## WHAT TO PRODUCE:
Transcribe the entries exactly; images are not part of the copy.

======== SUPPLIED DATA

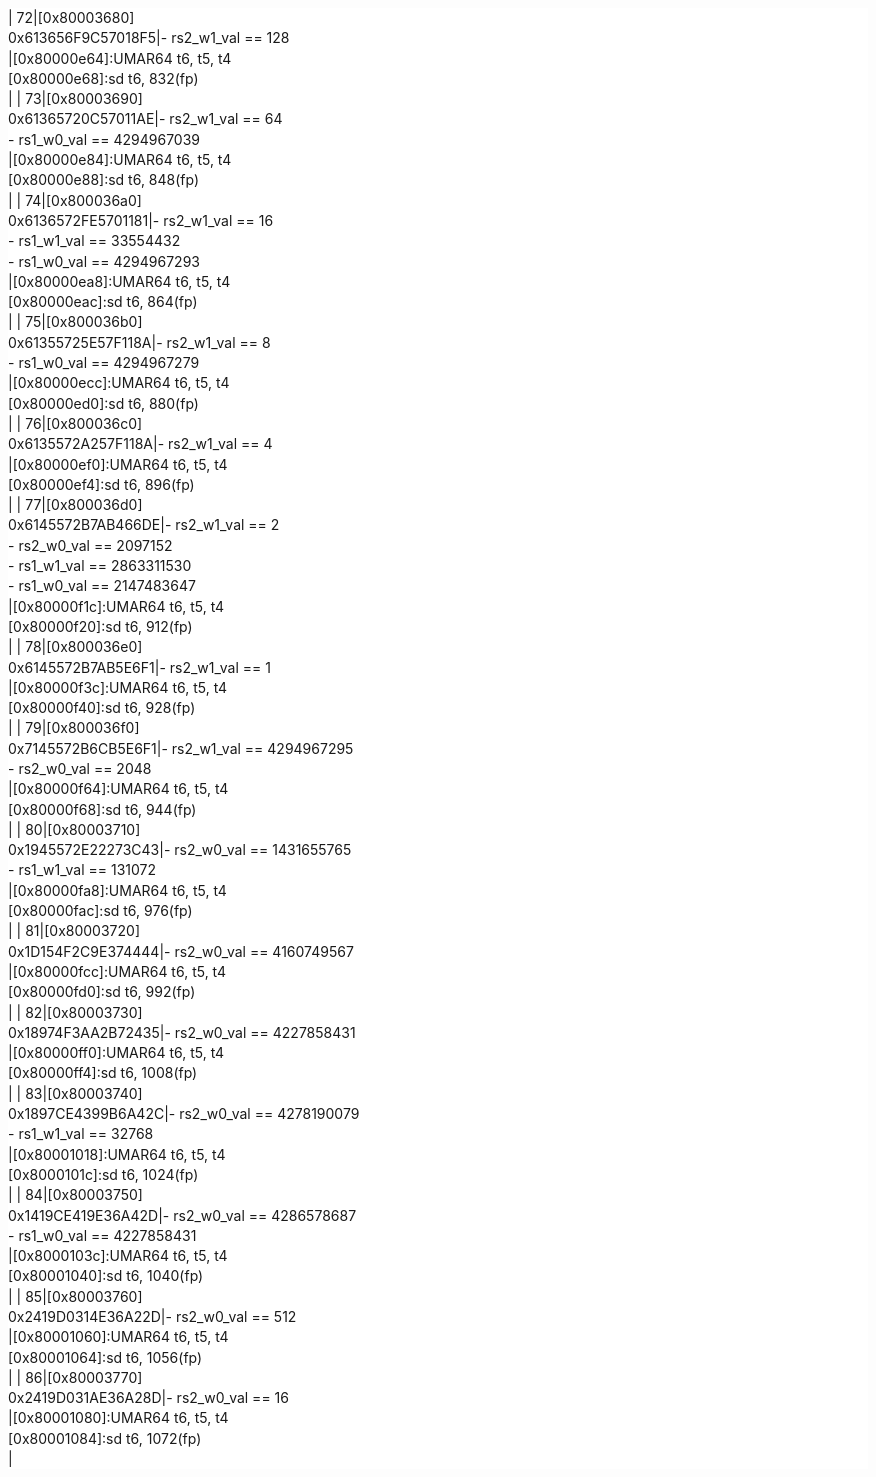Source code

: |  72|[0x80003680]<br>0x613656F9C57018F5|- rs2_w1_val == 128<br>                                                                                                                                                                                                                                                           |[0x80000e64]:UMAR64 t6, t5, t4<br> [0x80000e68]:sd t6, 832(fp)<br>   |
|  73|[0x80003690]<br>0x61365720C57011AE|- rs2_w1_val == 64<br> - rs1_w0_val == 4294967039<br>                                                                                                                                                                                                                             |[0x80000e84]:UMAR64 t6, t5, t4<br> [0x80000e88]:sd t6, 848(fp)<br>   |
|  74|[0x800036a0]<br>0x6136572FE5701181|- rs2_w1_val == 16<br> - rs1_w1_val == 33554432<br> - rs1_w0_val == 4294967293<br>                                                                                                                                                                                                |[0x80000ea8]:UMAR64 t6, t5, t4<br> [0x80000eac]:sd t6, 864(fp)<br>   |
|  75|[0x800036b0]<br>0x61355725E57F118A|- rs2_w1_val == 8<br> - rs1_w0_val == 4294967279<br>                                                                                                                                                                                                                              |[0x80000ecc]:UMAR64 t6, t5, t4<br> [0x80000ed0]:sd t6, 880(fp)<br>   |
|  76|[0x800036c0]<br>0x6135572A257F118A|- rs2_w1_val == 4<br>                                                                                                                                                                                                                                                             |[0x80000ef0]:UMAR64 t6, t5, t4<br> [0x80000ef4]:sd t6, 896(fp)<br>   |
|  77|[0x800036d0]<br>0x6145572B7AB466DE|- rs2_w1_val == 2<br> - rs2_w0_val == 2097152<br> - rs1_w1_val == 2863311530<br> - rs1_w0_val == 2147483647<br>                                                                                                                                                                   |[0x80000f1c]:UMAR64 t6, t5, t4<br> [0x80000f20]:sd t6, 912(fp)<br>   |
|  78|[0x800036e0]<br>0x6145572B7AB5E6F1|- rs2_w1_val == 1<br>                                                                                                                                                                                                                                                             |[0x80000f3c]:UMAR64 t6, t5, t4<br> [0x80000f40]:sd t6, 928(fp)<br>   |
|  79|[0x800036f0]<br>0x7145572B6CB5E6F1|- rs2_w1_val == 4294967295<br> - rs2_w0_val == 2048<br>                                                                                                                                                                                                                           |[0x80000f64]:UMAR64 t6, t5, t4<br> [0x80000f68]:sd t6, 944(fp)<br>   |
|  80|[0x80003710]<br>0x1945572E22273C43|- rs2_w0_val == 1431655765<br> - rs1_w1_val == 131072<br>                                                                                                                                                                                                                         |[0x80000fa8]:UMAR64 t6, t5, t4<br> [0x80000fac]:sd t6, 976(fp)<br>   |
|  81|[0x80003720]<br>0x1D154F2C9E374444|- rs2_w0_val == 4160749567<br>                                                                                                                                                                                                                                                    |[0x80000fcc]:UMAR64 t6, t5, t4<br> [0x80000fd0]:sd t6, 992(fp)<br>   |
|  82|[0x80003730]<br>0x18974F3AA2B72435|- rs2_w0_val == 4227858431<br>                                                                                                                                                                                                                                                    |[0x80000ff0]:UMAR64 t6, t5, t4<br> [0x80000ff4]:sd t6, 1008(fp)<br>  |
|  83|[0x80003740]<br>0x1897CE4399B6A42C|- rs2_w0_val == 4278190079<br> - rs1_w1_val == 32768<br>                                                                                                                                                                                                                          |[0x80001018]:UMAR64 t6, t5, t4<br> [0x8000101c]:sd t6, 1024(fp)<br>  |
|  84|[0x80003750]<br>0x1419CE419E36A42D|- rs2_w0_val == 4286578687<br> - rs1_w0_val == 4227858431<br>                                                                                                                                                                                                                     |[0x8000103c]:UMAR64 t6, t5, t4<br> [0x80001040]:sd t6, 1040(fp)<br>  |
|  85|[0x80003760]<br>0x2419D0314E36A22D|- rs2_w0_val == 512<br>                                                                                                                                                                                                                                                           |[0x80001060]:UMAR64 t6, t5, t4<br> [0x80001064]:sd t6, 1056(fp)<br>  |
|  86|[0x80003770]<br>0x2419D031AE36A28D|- rs2_w0_val == 16<br>                                                                                                                                                                                                                                                            |[0x80001080]:UMAR64 t6, t5, t4<br> [0x80001084]:sd t6, 1072(fp)<br>  |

================

## EXERCISE ANSWER:
Source code

: |  72|[0x80003680]<br>0x613656F9C57018F5|- rs2_w1_val == 128<br>                                                                                                                                                                                                                                                           |[0x80000e64]:UMAR64 t6, t5, t4<br> [0x80000e68]:sd t6, 832(fp)<br>   |
|  73|[0x80003690]<br>0x61365720C57011AE|- rs2_w1_val == 64<br> - rs1_w0_val == 4294967039<br>                                                                                                                                                                                                                             |[0x80000e84]:UMAR64 t6, t5, t4<br> [0x80000e88]:sd t6, 848(fp)<br>   |
|  74|[0x800036a0]<br>0x6136572FE5701181|- rs2_w1_val == 16<br> - rs1_w1_val == 33554432<br> - rs1_w0_val == 4294967293<br>                                                                                                                                                                                                |[0x80000ea8]:UMAR64 t6, t5, t4<br> [0x80000eac]:sd t6, 864(fp)<br>   |
|  75|[0x800036b0]<br>0x61355725E57F118A|- rs2_w1_val == 8<br> - rs1_w0_val == 4294967279<br>                                                                                                                                                                                                                              |[0x80000ecc]:UMAR64 t6, t5, t4<br> [0x80000ed0]:sd t6, 880(fp)<br>   |
|  76|[0x800036c0]<br>0x6135572A257F118A|- rs2_w1_val == 4<br>                                                                                                                                                                                                                                                             |[0x80000ef0]:UMAR64 t6, t5, t4<br> [0x80000ef4]:sd t6, 896(fp)<br>   |
|  77|[0x800036d0]<br>0x6145572B7AB466DE|- rs2_w1_val == 2<br> - rs2_w0_val == 2097152<br> - rs1_w1_val == 2863311530<br> - rs1_w0_val == 2147483647<br>                                                                                                                                                                   |[0x80000f1c]:UMAR64 t6, t5, t4<br> [0x80000f20]:sd t6, 912(fp)<br>   |
|  78|[0x800036e0]<br>0x6145572B7AB5E6F1|- rs2_w1_val == 1<br>                                                                                                                                                                                                                                                             |[0x80000f3c]:UMAR64 t6, t5, t4<br> [0x80000f40]:sd t6, 928(fp)<br>   |
|  79|[0x800036f0]<br>0x7145572B6CB5E6F1|- rs2_w1_val == 4294967295<br> - rs2_w0_val == 2048<br>                                                                                                                                                                                                                           |[0x80000f64]:UMAR64 t6, t5, t4<br> [0x80000f68]:sd t6, 944(fp)<br>   |
|  80|[0x80003710]<br>0x1945572E22273C43|- rs2_w0_val == 1431655765<br> - rs1_w1_val == 131072<br>                                                                                                                                                                                                                         |[0x80000fa8]:UMAR64 t6, t5, t4<br> [0x80000fac]:sd t6, 976(fp)<br>   |
|  81|[0x80003720]<br>0x1D154F2C9E374444|- rs2_w0_val == 4160749567<br>                                                                                                                                                                                                                                                    |[0x80000fcc]:UMAR64 t6, t5, t4<br> [0x80000fd0]:sd t6, 992(fp)<br>   |
|  82|[0x80003730]<br>0x18974F3AA2B72435|- rs2_w0_val == 4227858431<br>                                                                                                                                                                                                                                                    |[0x80000ff0]:UMAR64 t6, t5, t4<br> [0x80000ff4]:sd t6, 1008(fp)<br>  |
|  83|[0x80003740]<br>0x1897CE4399B6A42C|- rs2_w0_val == 4278190079<br> - rs1_w1_val == 32768<br>                                                                                                                                                                                                                          |[0x80001018]:UMAR64 t6, t5, t4<br> [0x8000101c]:sd t6, 1024(fp)<br>  |
|  84|[0x80003750]<br>0x1419CE419E36A42D|- rs2_w0_val == 4286578687<br> - rs1_w0_val == 4227858431<br>                                                                                                                                                                                                                     |[0x8000103c]:UMAR64 t6, t5, t4<br> [0x80001040]:sd t6, 1040(fp)<br>  |
|  85|[0x80003760]<br>0x2419D0314E36A22D|- rs2_w0_val == 512<br>                                                                                                                                                                                                                                                           |[0x80001060]:UMAR64 t6, t5, t4<br> [0x80001064]:sd t6, 1056(fp)<br>  |
|  86|[0x80003770]<br>0x2419D031AE36A28D|- rs2_w0_val == 16<br>                                                                                                                                                                                                                                                            |[0x80001080]:UMAR64 t6, t5, t4<br> [0x80001084]:sd t6, 1072(fp)<br>  |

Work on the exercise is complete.